Even more confounding though is Yelp's decision to acquire Qype. While Qype offers Yelp more content by bringing accounts and reviews of more overseas businesses, there is little value to the acquisition beyond that content. The move is strategically no different than if in the early 2000's MySpace announced that it would be acquiring Friendster in an attempt to acquire more accounts and content to compete with Facebook. More importantly, the move is in the opposite direction currently being taken by other internet companies like Yahoo and Facebook. As discussed above, both Facebook and Yahoo understand that in today's market, companies need to be acquiring technology and talent rather than content (since content will come when a company has the right technology and talent). It appears that since Yelp is unable to compete with the other companies for the technology and talent necessary to be successful, it has been relegated to settle for content acquisitions in an attempt to convince investors that it has a viable future as a standalone company.

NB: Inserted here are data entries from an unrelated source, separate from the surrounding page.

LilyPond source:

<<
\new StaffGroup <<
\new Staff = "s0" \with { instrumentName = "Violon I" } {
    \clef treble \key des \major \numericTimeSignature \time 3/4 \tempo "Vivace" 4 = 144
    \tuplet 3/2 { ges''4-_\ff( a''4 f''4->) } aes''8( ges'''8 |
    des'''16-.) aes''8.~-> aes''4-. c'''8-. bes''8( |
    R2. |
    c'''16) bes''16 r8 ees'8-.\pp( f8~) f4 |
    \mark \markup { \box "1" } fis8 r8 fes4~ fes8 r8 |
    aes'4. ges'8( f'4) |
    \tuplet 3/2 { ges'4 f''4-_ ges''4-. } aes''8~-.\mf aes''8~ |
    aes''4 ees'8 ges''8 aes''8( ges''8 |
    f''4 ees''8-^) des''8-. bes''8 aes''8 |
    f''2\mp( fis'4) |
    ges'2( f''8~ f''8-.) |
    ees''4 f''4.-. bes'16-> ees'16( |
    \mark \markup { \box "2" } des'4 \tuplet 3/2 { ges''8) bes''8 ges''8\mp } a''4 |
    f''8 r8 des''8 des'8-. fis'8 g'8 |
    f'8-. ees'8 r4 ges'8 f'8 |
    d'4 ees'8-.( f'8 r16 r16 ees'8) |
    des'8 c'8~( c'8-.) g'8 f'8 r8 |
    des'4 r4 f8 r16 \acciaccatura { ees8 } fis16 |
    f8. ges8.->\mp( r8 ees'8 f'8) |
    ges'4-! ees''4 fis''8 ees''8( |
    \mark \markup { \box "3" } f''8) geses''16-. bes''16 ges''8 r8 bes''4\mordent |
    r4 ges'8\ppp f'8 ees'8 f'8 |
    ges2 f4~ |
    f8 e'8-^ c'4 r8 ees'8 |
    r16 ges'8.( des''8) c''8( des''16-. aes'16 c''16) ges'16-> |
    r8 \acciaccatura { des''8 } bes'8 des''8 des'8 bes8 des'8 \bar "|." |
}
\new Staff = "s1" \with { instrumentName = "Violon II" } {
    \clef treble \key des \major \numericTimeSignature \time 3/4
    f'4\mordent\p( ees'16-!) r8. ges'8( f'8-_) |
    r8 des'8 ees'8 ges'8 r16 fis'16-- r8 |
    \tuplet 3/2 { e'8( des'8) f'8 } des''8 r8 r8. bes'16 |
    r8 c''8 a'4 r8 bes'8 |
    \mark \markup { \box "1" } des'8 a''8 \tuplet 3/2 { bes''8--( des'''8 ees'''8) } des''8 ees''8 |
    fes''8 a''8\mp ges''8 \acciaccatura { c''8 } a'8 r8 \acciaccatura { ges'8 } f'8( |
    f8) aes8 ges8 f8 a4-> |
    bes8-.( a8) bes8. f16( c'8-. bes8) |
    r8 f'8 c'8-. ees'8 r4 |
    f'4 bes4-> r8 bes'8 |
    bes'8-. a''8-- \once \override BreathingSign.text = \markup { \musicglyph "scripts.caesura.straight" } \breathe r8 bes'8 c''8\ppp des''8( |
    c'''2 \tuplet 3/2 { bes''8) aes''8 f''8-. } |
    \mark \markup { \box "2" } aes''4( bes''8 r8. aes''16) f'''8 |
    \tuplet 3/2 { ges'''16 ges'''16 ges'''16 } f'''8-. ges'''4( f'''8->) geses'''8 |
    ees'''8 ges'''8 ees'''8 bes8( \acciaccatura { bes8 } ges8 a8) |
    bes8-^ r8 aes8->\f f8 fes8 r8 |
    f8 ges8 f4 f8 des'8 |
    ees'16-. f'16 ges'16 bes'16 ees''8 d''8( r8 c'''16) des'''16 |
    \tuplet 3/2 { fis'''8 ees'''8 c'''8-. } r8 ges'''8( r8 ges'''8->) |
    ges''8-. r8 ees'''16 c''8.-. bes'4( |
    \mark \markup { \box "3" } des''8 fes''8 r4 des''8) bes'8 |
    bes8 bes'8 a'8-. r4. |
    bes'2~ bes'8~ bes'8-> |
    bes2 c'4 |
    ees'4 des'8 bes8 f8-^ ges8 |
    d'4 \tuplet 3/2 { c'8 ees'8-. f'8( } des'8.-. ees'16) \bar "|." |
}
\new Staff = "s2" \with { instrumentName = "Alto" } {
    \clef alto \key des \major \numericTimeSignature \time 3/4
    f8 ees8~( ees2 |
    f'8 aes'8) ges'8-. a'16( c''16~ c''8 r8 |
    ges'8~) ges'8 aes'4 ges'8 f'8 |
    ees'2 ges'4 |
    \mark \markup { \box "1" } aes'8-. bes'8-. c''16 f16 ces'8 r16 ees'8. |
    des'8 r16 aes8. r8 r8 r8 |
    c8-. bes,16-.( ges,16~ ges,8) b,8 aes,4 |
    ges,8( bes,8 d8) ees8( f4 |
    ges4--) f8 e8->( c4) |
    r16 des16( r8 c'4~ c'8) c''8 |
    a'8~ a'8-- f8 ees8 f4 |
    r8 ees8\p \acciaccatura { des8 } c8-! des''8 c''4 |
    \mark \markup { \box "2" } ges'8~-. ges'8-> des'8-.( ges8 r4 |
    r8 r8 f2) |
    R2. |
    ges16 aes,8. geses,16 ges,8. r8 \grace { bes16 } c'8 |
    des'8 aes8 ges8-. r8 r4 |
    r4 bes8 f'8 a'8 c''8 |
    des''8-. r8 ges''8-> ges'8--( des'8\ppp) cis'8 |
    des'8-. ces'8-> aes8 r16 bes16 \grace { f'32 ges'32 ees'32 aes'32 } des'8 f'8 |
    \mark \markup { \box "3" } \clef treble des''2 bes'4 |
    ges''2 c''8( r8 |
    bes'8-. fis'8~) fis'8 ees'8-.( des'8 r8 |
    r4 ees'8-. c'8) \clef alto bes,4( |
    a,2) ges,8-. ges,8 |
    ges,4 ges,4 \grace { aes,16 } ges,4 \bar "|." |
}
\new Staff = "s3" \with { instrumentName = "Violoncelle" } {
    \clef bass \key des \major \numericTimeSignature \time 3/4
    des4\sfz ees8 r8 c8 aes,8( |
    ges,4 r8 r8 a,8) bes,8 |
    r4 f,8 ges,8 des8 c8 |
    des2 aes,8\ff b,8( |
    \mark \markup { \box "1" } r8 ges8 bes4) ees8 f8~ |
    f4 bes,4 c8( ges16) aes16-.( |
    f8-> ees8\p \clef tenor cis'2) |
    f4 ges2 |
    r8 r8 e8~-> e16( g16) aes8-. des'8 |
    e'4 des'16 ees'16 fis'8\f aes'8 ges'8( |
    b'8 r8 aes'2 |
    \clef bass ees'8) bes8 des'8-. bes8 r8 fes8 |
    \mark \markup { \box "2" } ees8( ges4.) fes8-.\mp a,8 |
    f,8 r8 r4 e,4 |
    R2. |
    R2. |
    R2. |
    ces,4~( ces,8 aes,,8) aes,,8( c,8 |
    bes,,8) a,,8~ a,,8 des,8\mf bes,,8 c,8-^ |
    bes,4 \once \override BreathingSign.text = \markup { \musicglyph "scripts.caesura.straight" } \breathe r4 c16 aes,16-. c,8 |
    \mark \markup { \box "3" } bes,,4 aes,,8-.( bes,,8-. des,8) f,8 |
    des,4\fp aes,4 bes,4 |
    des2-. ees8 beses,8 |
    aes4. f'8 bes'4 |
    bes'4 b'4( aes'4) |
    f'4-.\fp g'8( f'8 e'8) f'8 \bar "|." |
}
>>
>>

The stock price spike generated by Yelp's pre-earnings announcement on October 24, 2012 completely evaporated after many investors had time to digest the information generated by the earnings reports of Yahoo, Facebook, along with the pre-earnings announcement from Yelp.
Some investors may decide to hold onto their position in Yelp until November 1, 2012 to hear what the company's management has to say on its quarterly earnings call. They may be clinging to the hope that the future of Yelp, after four straight quarters of unprofitability, will hinge on information to be provided during that call. Those investors should be wary though, because not only must those answers be good, they must be believable. Of course some Yelp shareholders, like Jeremy Stoppleman (Yelp's CEO), and Geoffrey Donaker (Yelp's COO), seem to have realized that bubbles swell before they burst and have timed (as seen here and here) their exit points appropriately.
And of course for all of the rest of those looking to make money off of Yelp, it appears that the company is willing to pay millions to acquire other online review sites. Those with the right kind of gumption to start their own business might find this as an attractive alternative. Remember though, for those who choose to go this route, when closing the deal with Yelp, make sure the sale is consummated with all cash and no stock.
Disclosure: I am short YELP. I wrote this article myself, and it expresses my own opinions. I am not receiving compensation for it (other than from Seeking Alpha). I have no business relationship with any company whose stock is mentioned in this article.
Additional disclosure: I am long Yelp puts without any position in the underlying equity, meaning that I have a negative outlook on the company. Nothing in this article should be construed as legal advice and all the information represents the sole opinion of the author.